Friday, November 4, 2016

It's not about Trump



   Next Tuesday is Election Day.  At this point, it’s turning out to be Y2K.2.
   Remember Y2K, when everyone was worried that the world would go out of whack or maybe even end when the year 2000 came? No one knew for certain if computers, which pretty much run the world as we know it, would switch over to switch over to 2000 or revert to 1900 or even 1000. There were dire warnings from agencies and institutions, and everyone was stressing out, writing up plans and stocking up on goods and supplies. 
  It turned out that all the warning and all the stressing was all for nothing. The calendar went from 1999 to 2000 without a hitch.  All our computers and all our devices switched over to 2000 with no problems to speak of. 
  I’d like to say that the bizarre, twisty, anything-can-happen presidential campaign, which has essentially been going on for nearly 2 years, will end up the same way with the final voting on Tuesday. The election will be over – finally! finally! – and our life will go on.
   But will it?     
   It is possible that the election won’t be over on Tuesday. Donald Trump hasn’t said if he’ll concede if Hilary Clinton wins, and he says he may contest the election if he doesn’t win.  It’s hard to say, however, if this isn’t just more of Trump’s blowhard self-promotion.  (There are those who argue that Trump doesn’t really want to be president – see his lack of preparation and research – that his campaign has just been a publicity stunt.)
   Or there are those who say the election will be too close to call, a la 2000 and the hanging chads in Florida.  This could get particularly hairy, with the 8-member Supreme Court evenly split. 
   The mainstream thought, though, seems to be that Clinton will win outright, although perhaps not by a landslide.  I’d like to think and I pray that this is what happens.  But even if this is what happens, it will be an uneasy victory. 

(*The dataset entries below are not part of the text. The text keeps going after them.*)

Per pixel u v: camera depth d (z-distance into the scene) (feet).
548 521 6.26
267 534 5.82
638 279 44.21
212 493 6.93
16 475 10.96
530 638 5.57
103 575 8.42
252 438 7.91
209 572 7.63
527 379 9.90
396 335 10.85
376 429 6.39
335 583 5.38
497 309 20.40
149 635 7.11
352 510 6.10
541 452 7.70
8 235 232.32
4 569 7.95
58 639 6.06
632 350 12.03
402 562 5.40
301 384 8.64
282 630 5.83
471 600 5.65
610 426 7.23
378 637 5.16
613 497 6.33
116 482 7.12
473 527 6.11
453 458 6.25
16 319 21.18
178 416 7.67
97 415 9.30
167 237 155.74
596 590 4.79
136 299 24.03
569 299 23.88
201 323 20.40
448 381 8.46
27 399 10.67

   This all may well not end on Tuesday, because, despite what he says and thinks, this election hasn’t been and isn’t about Trump. 
   This is obvious, because he has gotten this far no matter how vulgar, lewd and stupid he has been.  As he has said, he can stand in street and shoot people and still get votes. And why would a millionaire be so attractive to the blue-collar workers who are Trump’s core, die-hard supporte? 
   It really isn’t Trump that these supporters, primarily older white men, are voting for.  And they’re not just voting against Clinton.  No, they are crying out, angrily, in a world that is leaving them behind, that they don’t understand.  It’s a world that is no longer right and fair, where women can easily get abortions, where men can marry each other, where there are more and more restrictions on guns, where some people can not only get by but get ahead with tax payers’ help, where a black man, most likely benefiting from affirmative action and other such government help, can be president. 
   “I call it the pissed-off steel workers party.  A lot of people like someone who causes trouble,” a Trump supporter in Youngstown, Ohio, was recently quoted in the Los Angeles Times.  A lot of people are pissed off and want to stick it to the man.  Trump, who is just famous for being famous, is merely taking advantage of this anger and riding it. Trump is just these people’s vehicle, and, like rioters who burn down their own neighborhood, they don’t care if they ruin the country in expressing their anger. 
   Even if Trump loses fairly and squarely, with no doubts and lingering questions, there will be a lot of angry people.  Or people who are even angrier. 
   On the other hand, if Trump does win – God help us – there will be a lot of people who are not happy, to say the least.